▶ **ASSIGNED TASK**
Below are some records. Output the lines from the first one through the line that holds "Each delivery consist", exactly as written, with no pictures.

▶ **EXERCISE MATERIAL**
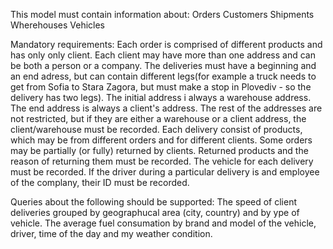 

This model must contain information about:
  Orders
  Customers
  Shipments
  Wherehouses
  Vehicles
  
Mandatory requirements:
  Each order is comprised of different products and has only only client.
  Each client may have more than one address and can be both a person or a company.
  The deliveries must have a beginning and an end adress, but can contain different legs(for example a truck needs to get from Sofia to Stara Zagora, but must make a stop in Plovediv - so the delivery has two legs).
  The initial address i always a warehouse address. The end address is always a client's address. The rest of the addresses are not restricted, but if they are either a warehouse or a client address, the client/warehouse must be recorded.
  Each delivery consist of products, which may be from different orders and for different clients.
  Some orders may be partially (or fully) returned by clients. Returned products and the reason of returning them must be recorded.
  The vehicle for each delivery must be recorded. If the driver during a particular delivery is and employee of the complany, their ID must be recorded.
 
Queries about the following should be supported:
  The speed of client deliveries grouped by geographucal area (city, country) and by ype of vehicle.
  The average fuel consumation by brand and model of the vehicle, driver, time of the day and my weather condition.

▶ **TASK RESPONSE**
This model must contain information about:
  Orders
  Customers
  Shipments
  Wherehouses
  Vehicles
  
Mandatory requirements:
  Each order is comprised of different products and has only only client.
  Each client may have more than one address and can be both a person or a company.
  The deliveries must have a beginning and an end adress, but can contain different legs(for example a truck needs to get from Sofia to Stara Zagora, but must make a stop in Plovediv - so the delivery has two legs).
  The initial address i always a warehouse address. The end address is always a client's address. The rest of the addresses are not restricted, but if they are either a warehouse or a client address, the client/warehouse must be recorded.
  Each delivery consist of products, which may be from different orders and for different clients.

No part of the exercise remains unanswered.